Saturday morning Ilham came by. We had no specific plan so in the end we decided to grab a train and head out to Bandung. I had been reading something of the history of Java and thought we were heading to Bantem. So for me the voyage turned out to be a ery pleasant surprise - we were headed into the interior of the island, through valleys and across hills, higher and higher until the air of the Jakarta plain gave way to bright, light, exhiliarating fresh air of the central highlands.
All around the hills were greener, the flowers more colorful, the buildings more spacious and the villages more beautifully set than i would have imagined.
Ilham told me that most people from Jakarta head for the hills every weekend in order to relax, visit family and generally get away from the constant buzz of the city. I can understand.
At the station Ilham negotiated a taxi for the day - all of 250,000 rupiah (less than 25 dollars). We jumped aboard and headed out of Bandung for a restaurant he knew of further up in the hills behind the town itself.
We were in the period of Ramadhan so I wasn't sure that there would be much on offer. It turns out that Indonesians are less rigid about observing the daily fast than in the Gulf, so, embarrassingly, there was plenty to choose from, although the number of guests were few.
Lunch over, I asked the local manager what there was to see in the area, other than some much-quoted, totally forgettable conference hall that was built for an international summit many decades ago. Not much, was the answer.
Ilham hit on the idea of heading for the place where the strawberries we had eaten for dessert were grown. Evidently these are grown locally and the area is famous for them. That really surprised me, so it sounded like a great, totally off-the wall way of seeing something.
And we did - the taxi driver got delightfully lost on the roads that wind through and over the hill tops behind Bandung. So what I saw were the beautifully kept villages and verandahed houses with gardens of mangoes and papayas that seem to be a hallmark of Java. The people were well dressed, well fed and obviously content. Kids played in the open spaces between one house and another; in one more open area monkeys were cavorting.
Up and down we went, past nurseries full of all the plants and flowers that you normally buy in the supermarkets and garden malls of Europe. So this is where they come from, al those ficus, alanchoe and red leaved climbers.

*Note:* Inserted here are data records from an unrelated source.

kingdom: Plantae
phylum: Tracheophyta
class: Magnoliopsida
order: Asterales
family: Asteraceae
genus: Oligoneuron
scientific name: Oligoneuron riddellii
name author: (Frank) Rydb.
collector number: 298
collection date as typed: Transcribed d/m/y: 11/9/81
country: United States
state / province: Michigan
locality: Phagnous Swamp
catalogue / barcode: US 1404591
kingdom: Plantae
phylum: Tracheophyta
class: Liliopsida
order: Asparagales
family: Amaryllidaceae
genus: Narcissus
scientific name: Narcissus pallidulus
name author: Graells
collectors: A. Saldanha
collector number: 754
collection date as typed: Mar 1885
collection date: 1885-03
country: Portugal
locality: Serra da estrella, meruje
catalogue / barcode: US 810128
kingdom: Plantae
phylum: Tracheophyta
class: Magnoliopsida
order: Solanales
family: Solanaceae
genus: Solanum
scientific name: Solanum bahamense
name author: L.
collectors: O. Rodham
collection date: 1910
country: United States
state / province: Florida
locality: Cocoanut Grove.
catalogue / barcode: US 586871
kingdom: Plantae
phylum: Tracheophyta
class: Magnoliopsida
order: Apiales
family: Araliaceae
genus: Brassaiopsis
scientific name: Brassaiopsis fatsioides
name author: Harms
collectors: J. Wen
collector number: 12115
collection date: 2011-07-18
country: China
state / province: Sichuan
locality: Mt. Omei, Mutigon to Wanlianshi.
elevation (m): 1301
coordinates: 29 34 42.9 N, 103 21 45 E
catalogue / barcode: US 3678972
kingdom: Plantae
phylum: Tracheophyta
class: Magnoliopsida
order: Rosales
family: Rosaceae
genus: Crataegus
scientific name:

Only here they look so much more natural, sheltered by veritable halls of 'geenhouses', here made of bamboo and used more to shelter the plants from the direct sun than to encourage then they are back on a warm, tropical island.
Every time the taxi driver asked if anyone knew the way to the strawberry plantation they smiled and pointed over the next hill. Eventually we saw some signs and, continuing our way through this open labyrinth, we eventually came upon a steep hill overshadowing a small, deep and narrow vale. Here it was, Rumah Stroberi, the source of our luchtime strawberies.
Rumah Stoberi knows how to market its strawberries. Here there is a garden restaurant where you can have a dish of them, drink strawberry sharbat or have them as a milkshake, following if you like, with strawberry tart or ice cream. Or both, whichever takes your fancy.
The garden is obviously used for parties - and I suspect very good ones too. There's a store where you can buy fresh, conserved and frozen strawberries, in a basket, in a box, in a jar and in a bag - all with strawberry designs and logos. There are strawberry trinkets, magnetic buttons, lamps and other souvenirs that are at the same level of commercial excellence and pushiness as ever I've seen at Marineworld or Disneyland. What great vision and purpose in introducing a (strawberry) slice of the entrepreneurial spirit here, in a quiet, almost idyllic, vale in the heart of Java.
The afternoon quickly muted into evening, then evening into night. We were back at the station, a little bit early so we went to a snickets store Ilham knew of, bought a whole bunch of stuff that ruins a diet and headed back to the station. The train turned up and left on time (something I've gotten used to in SE Asia is that the infrastructure, even if modest, works). Most of the time I dozed, as I always do when I'm a passenger in something and there's nothing much to see out.
Back in Jakarta we jumped into a rickshaw taxi that works more or less like the ones in India, headed to the hotel and, since it was too late for dinner, crashed.